導入検討者の視点では、同社サービスは大きく2つの対象に分かれます。弁護士事務所にとっては、顧客獲得や広告運用の基盤として機能します。法人・個人事業主にとっては、今後LegalBaseが法務支援サービスとして検討対象になる可能性があります。
一方で、今回の決算では広告費高騰が利益を押し下げています。これはメディア事業に共通する課題です。広告で流入を増やすだけではなく、継続利用、解約率低下、1顧客当たり収益の向上、AIによる効率化が重要になります。

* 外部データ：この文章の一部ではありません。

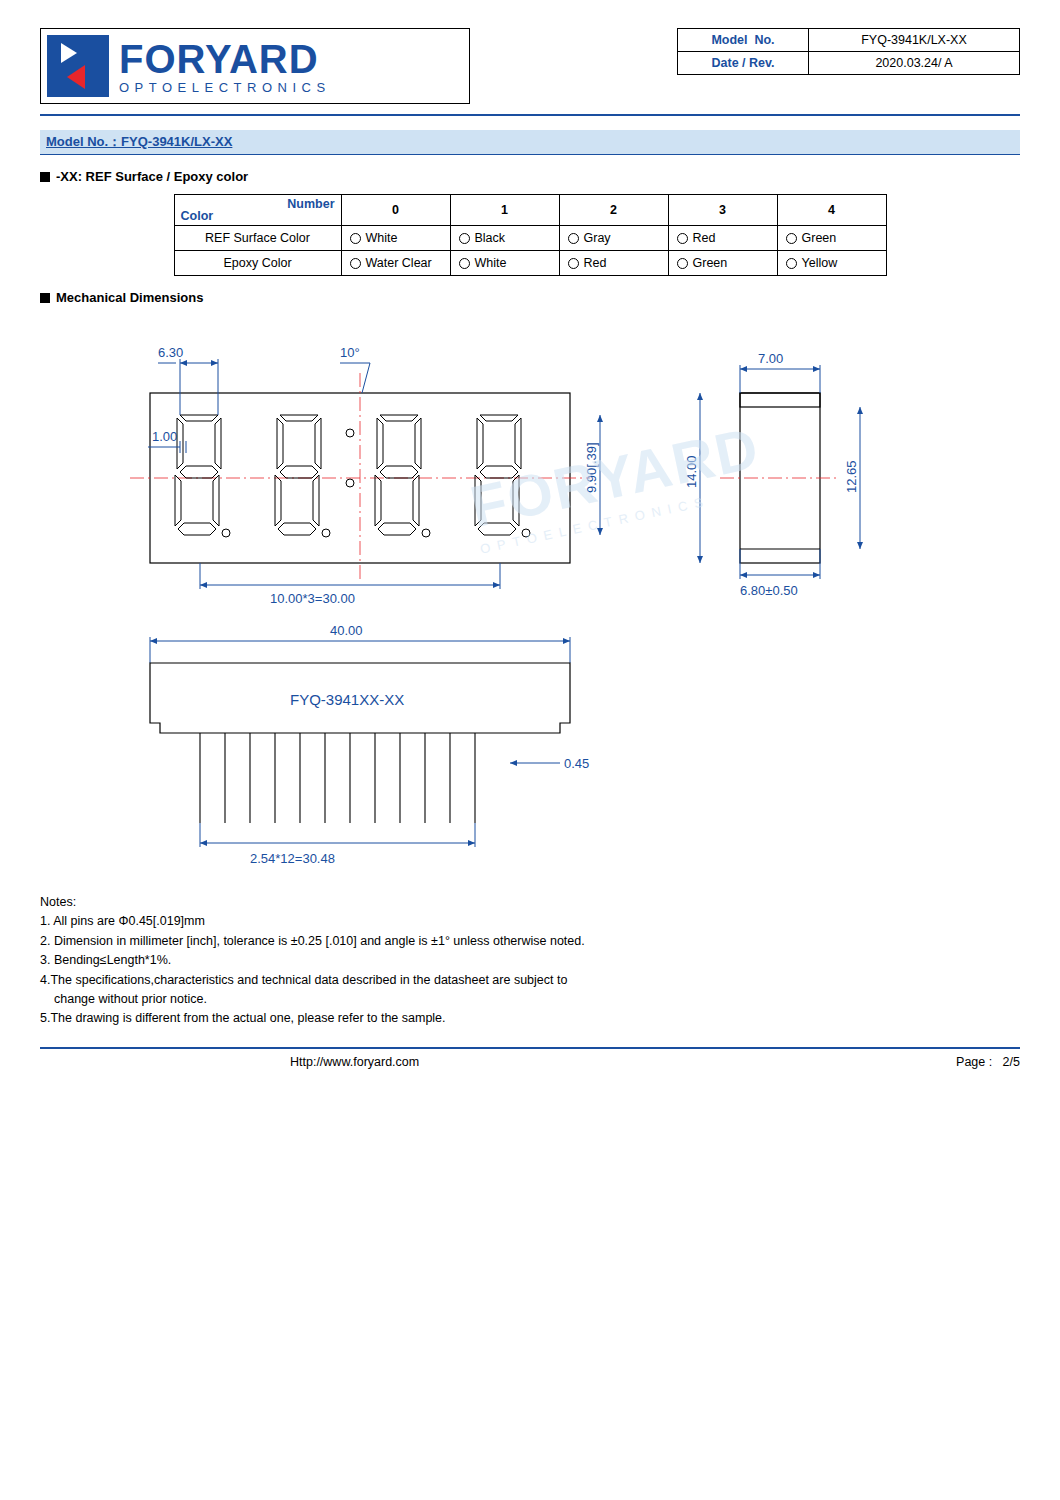FORYARD
OPTOELECTRONICS
| Model No. | FYQ-3941K/LX-XX |
| Date / Rev. | 2020.03.24/ A |
Model No.：FYQ-3941K/LX-XX
-XX: REF Surface / Epoxy color
| Color Number | 0 | 1 | 2 | 3 | 4 |
| REF Surface Color | White | Black | Gray | Red | Green |
| Epoxy Color | Water Clear | White | Red | Green | Yellow |
Mechanical Dimensions
FORYARDOPTOELECTRONICS
6.30 10° 1.00 9.90[.39] 10.00*3=30.00 7.00 14.00 12.65 6.80±0.50 40.00 FYQ-3941XX-XX 0.45 2.54*12=30.48
Notes:
1. All pins are Φ0.45[.019]mm
2. Dimension in millimeter [inch], tolerance is ±0.25 [.010] and angle is ±1° unless otherwise noted.
3. Bending≤Length*1%.
4.The specifications,characteristics and technical data described in the datasheet are subject to
change without prior notice.
5.The drawing is different from the actual one, please refer to the sample.
Http://www.foryard.com
Page : 2/5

比較検討時には、単なる掲載メディアとしてではなく、問い合わせ獲得後の成果、顧客属性、継続契約の条件、解約率改善への取り組み、AI活用による効率化まで含めて見ることが重要です。LegalBaseについては、導入検討者は機能・対象業務・既存の法務システムや契約管理との関係を確認する必要があります。
7. まとめ
株式会社アシロを一言で表すなら、リーガル領域の集客・採用・法務DXを広げるメディア企業です。
2026年10月期第1四半期は、売上収益16億72百万円(8.9%増)と増収でしたが、営業利益は2億84百万円(29.9%減)と減益でした。メディア事業が売上を牽引する一方、高単価商品の売上減少、広告費高騰、保険事業・LegalBaseへの投資が利益を押し下げています。
IT・業務観点では、同社の価値は「弁護士・士業・法務領域の接点をデジタル化すること」にあります。今後は、リーガルメディアの効率化に加え、LegalBaseによって法務業務そのものへどこまで入り込めるかが注目点です。